### Page extract
• • • • •
One more important point: because `LouisBrunner/checks-action` creates the
check runs manually, **GitHub's auto-generated check runs for the same
jobs also exist**. So you often see *two* check rows per matrix cell in
the PR UI — one from GitHub's auto-creation, one from the custom action.
They will usually agree (same status), but they are not the same object.
#### 7. Reusable workflow vs caller — the ProxySQL two-branch split
This is not standard GitHub Actions vocabulary — it is a convention
ProxySQL uses to work around GitHub's rule that `workflow_run`-triggered
workflows must live on the default branch (`v3.0`).
- A **caller** is a `.github/workflows/CI-*.yml` file on `v3.0` (uppercase
`CI-`). Its only job body is `uses: …@GH-Actions`, delegating to a
reusable on the other branch.
- A **reusable** is a `.github/workflows/ci-*.yml` file on `GH-Actions`
(lowercase `ci-`). It declares `on: workflow_call` and contains the
actual logic.
• • • • •
### Dataset content
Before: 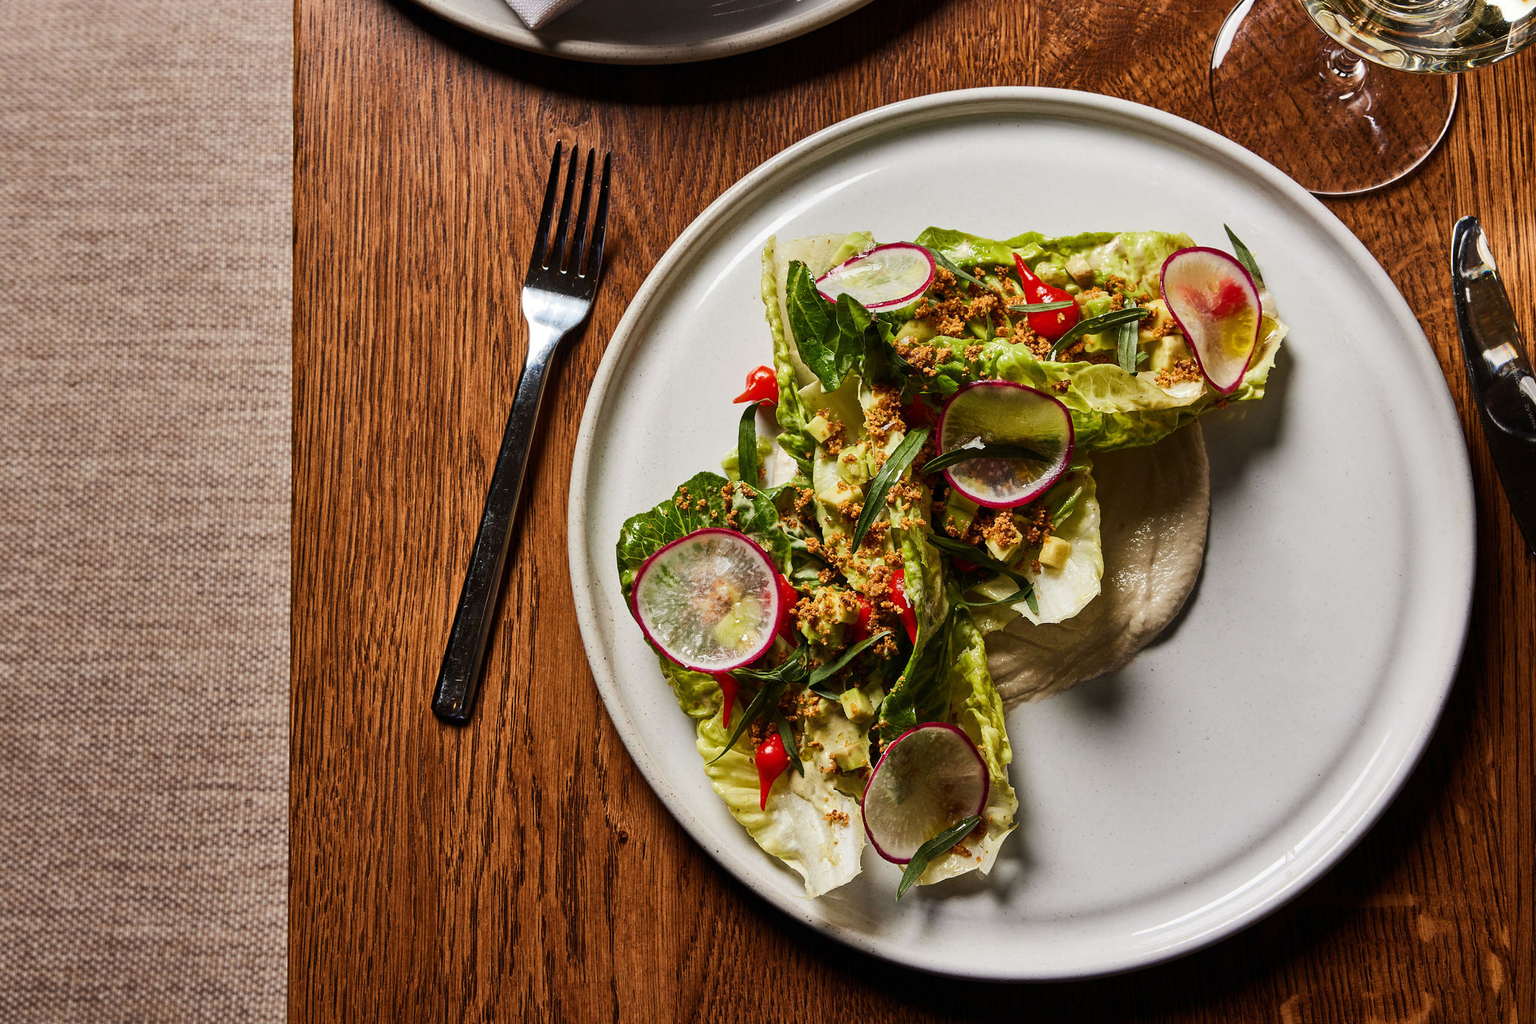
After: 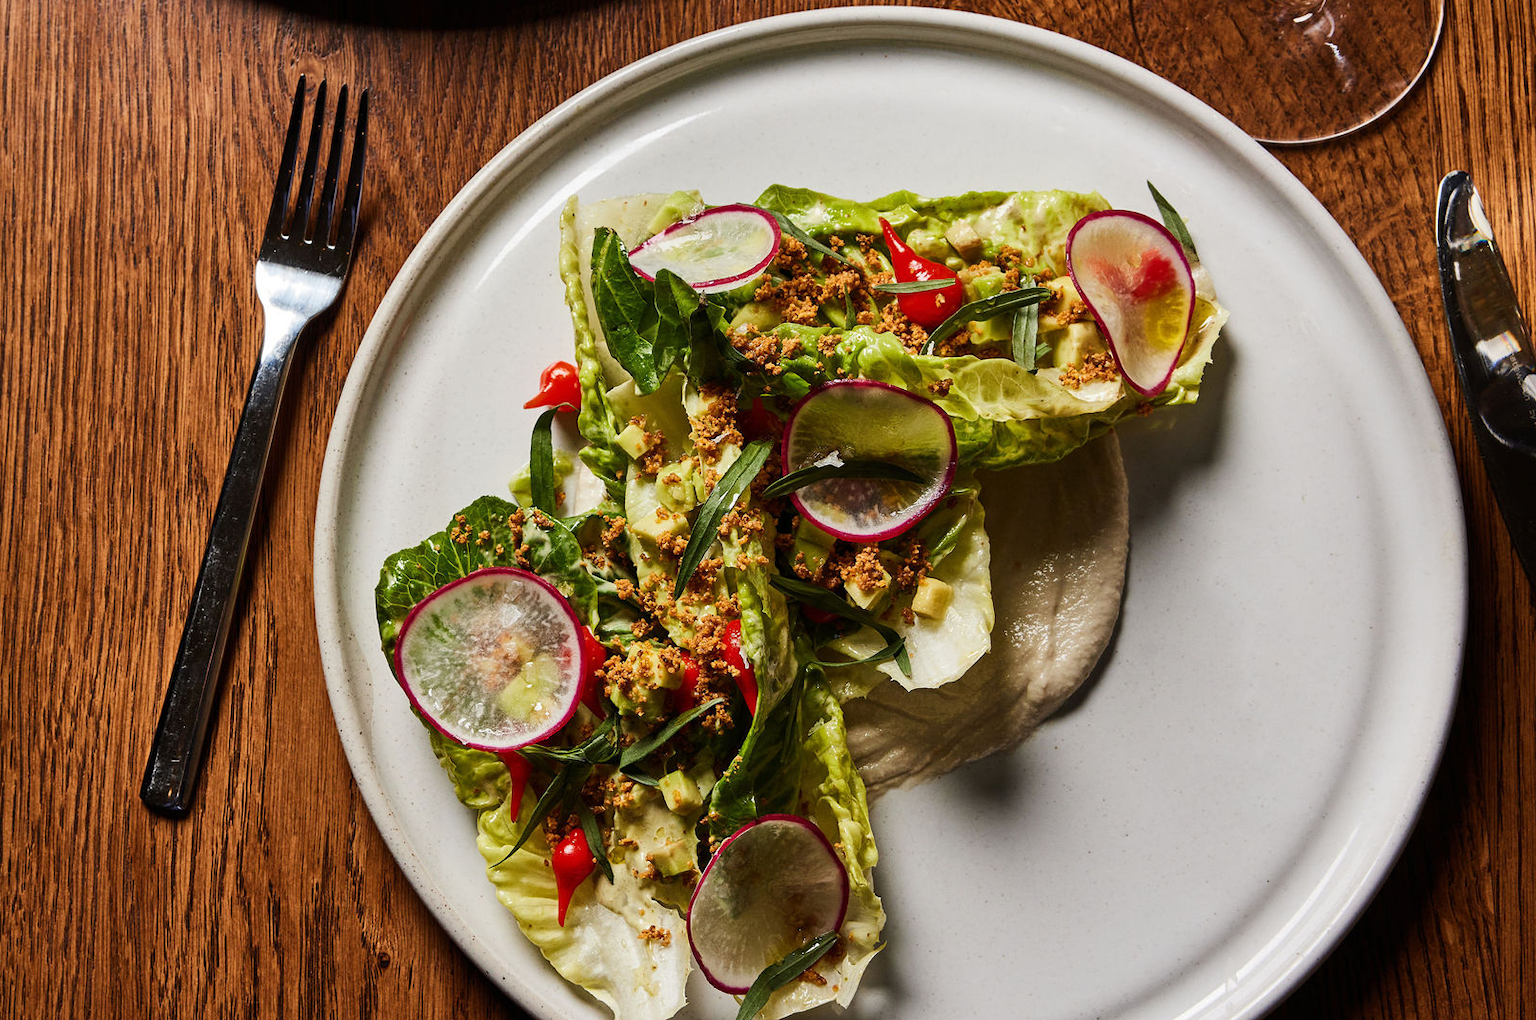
• • • • •
Reproduce the notes on GitHub Actions workflows from the words "#### 7. Reusable" through "actual logic.", changing "caller" to "dispatcher" everywhere in that stretch.

### Result of the exercise
#### 7. Reusable workflow vs dispatcher — the ProxySQL two-branch split
This is not standard GitHub Actions vocabulary — it is a convention
ProxySQL uses to work around GitHub's rule that `workflow_run`-triggered
workflows must live on the default branch (`v3.0`).
- A **dispatcher** is a `.github/workflows/CI-*.yml` file on `v3.0` (uppercase
`CI-`). Its only job body is `uses: …@GH-Actions`, delegating to a
reusable on the other branch.
- A **reusable** is a `.github/workflows/ci-*.yml` file on `GH-Actions`
(lowercase `ci-`). It declares `on: workflow_call` and contains the
actual logic.